[Start of Attachment]
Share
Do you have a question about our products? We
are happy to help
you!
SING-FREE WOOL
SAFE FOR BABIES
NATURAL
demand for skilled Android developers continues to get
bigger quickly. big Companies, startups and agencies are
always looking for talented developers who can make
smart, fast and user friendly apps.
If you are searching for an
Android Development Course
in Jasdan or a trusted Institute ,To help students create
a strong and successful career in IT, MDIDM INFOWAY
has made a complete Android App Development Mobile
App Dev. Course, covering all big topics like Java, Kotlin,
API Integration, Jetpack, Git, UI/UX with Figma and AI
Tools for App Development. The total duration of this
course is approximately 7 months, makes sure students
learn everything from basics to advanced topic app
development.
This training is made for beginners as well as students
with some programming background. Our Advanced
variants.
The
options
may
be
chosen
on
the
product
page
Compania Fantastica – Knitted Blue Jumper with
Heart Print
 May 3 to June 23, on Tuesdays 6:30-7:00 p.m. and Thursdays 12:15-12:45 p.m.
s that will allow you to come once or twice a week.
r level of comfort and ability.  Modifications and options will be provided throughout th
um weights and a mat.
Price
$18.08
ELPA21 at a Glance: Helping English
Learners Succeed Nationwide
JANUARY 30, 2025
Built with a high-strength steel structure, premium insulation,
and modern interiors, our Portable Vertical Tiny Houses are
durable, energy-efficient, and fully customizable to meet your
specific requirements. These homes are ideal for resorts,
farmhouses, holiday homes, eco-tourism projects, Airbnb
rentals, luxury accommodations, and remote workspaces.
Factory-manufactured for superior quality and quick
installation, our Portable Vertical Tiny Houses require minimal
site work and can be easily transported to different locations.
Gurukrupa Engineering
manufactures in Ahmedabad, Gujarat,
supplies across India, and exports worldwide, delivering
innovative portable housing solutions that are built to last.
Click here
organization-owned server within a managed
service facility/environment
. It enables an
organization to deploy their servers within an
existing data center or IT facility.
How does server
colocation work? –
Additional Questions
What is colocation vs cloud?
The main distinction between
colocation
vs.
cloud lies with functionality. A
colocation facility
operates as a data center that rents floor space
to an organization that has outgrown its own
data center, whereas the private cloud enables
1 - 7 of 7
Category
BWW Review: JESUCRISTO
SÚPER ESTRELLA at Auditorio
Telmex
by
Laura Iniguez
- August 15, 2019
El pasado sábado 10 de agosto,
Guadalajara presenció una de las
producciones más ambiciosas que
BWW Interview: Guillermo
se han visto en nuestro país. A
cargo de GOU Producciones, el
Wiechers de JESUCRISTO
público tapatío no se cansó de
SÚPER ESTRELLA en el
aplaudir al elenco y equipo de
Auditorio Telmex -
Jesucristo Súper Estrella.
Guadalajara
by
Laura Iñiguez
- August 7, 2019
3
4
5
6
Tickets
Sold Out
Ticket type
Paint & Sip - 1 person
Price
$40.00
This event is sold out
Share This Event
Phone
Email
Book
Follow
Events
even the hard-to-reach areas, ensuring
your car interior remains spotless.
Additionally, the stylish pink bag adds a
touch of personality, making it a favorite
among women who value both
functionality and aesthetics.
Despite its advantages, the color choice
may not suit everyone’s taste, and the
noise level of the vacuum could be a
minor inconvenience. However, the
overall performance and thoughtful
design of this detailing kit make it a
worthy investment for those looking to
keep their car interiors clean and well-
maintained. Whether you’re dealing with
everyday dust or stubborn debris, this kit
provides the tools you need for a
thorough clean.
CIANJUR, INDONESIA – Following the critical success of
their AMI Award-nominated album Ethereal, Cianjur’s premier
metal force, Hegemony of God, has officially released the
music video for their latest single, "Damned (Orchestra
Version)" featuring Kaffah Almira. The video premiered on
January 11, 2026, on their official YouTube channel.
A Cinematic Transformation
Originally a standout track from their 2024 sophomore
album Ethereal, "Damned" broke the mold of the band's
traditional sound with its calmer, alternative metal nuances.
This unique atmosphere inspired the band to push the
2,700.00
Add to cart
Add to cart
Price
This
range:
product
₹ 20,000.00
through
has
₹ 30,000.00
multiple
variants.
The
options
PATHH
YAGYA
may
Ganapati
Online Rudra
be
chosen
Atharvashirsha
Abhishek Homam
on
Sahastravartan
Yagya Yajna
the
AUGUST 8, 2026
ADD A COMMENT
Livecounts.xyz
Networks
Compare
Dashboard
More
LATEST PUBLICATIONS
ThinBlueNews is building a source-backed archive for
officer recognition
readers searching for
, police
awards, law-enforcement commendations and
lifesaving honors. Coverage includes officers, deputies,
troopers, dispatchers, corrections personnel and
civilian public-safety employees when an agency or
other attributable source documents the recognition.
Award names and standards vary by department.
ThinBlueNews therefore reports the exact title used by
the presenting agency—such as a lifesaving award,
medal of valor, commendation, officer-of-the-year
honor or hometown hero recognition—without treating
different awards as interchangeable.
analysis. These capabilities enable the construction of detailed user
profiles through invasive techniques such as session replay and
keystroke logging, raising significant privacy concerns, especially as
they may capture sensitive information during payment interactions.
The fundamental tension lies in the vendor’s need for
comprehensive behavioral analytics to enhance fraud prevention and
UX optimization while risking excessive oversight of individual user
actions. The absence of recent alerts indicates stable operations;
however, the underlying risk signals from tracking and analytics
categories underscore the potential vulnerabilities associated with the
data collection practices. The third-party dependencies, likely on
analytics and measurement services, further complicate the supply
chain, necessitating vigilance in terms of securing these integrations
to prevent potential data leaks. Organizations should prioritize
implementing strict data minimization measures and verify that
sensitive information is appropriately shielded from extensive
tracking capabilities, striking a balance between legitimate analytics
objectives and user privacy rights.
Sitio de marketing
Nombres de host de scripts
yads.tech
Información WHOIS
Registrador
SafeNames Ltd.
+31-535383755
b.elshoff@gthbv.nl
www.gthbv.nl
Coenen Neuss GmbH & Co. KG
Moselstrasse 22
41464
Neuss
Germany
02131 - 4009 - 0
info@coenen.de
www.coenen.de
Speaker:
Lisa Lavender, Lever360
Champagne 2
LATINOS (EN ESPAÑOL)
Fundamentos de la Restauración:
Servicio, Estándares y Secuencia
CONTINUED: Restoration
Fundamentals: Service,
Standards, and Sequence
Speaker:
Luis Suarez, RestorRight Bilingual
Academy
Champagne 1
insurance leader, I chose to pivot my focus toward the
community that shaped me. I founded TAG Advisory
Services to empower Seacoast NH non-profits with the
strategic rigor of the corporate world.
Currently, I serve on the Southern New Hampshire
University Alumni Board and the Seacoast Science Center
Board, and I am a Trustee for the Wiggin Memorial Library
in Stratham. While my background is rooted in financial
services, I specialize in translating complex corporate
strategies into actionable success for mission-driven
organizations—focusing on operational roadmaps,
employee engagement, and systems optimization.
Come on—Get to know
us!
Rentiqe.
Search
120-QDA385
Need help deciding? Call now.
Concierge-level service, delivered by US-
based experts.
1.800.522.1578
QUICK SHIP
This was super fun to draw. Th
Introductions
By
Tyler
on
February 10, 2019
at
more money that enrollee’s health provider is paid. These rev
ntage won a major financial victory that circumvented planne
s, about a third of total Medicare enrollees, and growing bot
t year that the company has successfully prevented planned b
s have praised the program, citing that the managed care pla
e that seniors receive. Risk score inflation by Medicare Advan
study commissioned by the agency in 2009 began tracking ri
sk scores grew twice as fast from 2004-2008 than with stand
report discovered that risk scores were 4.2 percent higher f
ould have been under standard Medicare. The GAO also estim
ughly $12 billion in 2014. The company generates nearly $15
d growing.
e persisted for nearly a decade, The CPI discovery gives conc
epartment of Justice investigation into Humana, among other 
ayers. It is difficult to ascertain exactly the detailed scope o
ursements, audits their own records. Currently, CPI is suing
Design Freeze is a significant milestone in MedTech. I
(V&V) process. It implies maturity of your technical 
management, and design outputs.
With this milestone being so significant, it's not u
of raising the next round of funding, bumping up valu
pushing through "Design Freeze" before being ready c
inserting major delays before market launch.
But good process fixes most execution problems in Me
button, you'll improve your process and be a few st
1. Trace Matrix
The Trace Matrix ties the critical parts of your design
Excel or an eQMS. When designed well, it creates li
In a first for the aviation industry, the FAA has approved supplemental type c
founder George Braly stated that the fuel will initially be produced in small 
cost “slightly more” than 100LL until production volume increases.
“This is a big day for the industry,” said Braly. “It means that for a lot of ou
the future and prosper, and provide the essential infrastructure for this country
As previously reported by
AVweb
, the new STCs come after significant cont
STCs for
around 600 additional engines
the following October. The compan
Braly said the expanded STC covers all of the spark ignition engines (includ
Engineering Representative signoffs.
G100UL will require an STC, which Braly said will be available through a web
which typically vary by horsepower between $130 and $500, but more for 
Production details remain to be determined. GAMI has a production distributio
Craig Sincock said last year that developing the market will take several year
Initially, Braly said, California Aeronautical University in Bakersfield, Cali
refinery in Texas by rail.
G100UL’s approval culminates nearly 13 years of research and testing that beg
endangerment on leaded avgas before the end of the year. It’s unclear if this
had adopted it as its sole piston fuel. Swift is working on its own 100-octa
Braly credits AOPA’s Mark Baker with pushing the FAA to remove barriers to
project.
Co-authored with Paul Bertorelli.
[End of Attachment]
WHAT TO DO: Search the data above for "detailed" and copy every line where it turns up.

ANSWER SECTION:
analysis. These capabilities enable the construction of detailed user
ayers. It is difficult to ascertain exactly the detailed scope o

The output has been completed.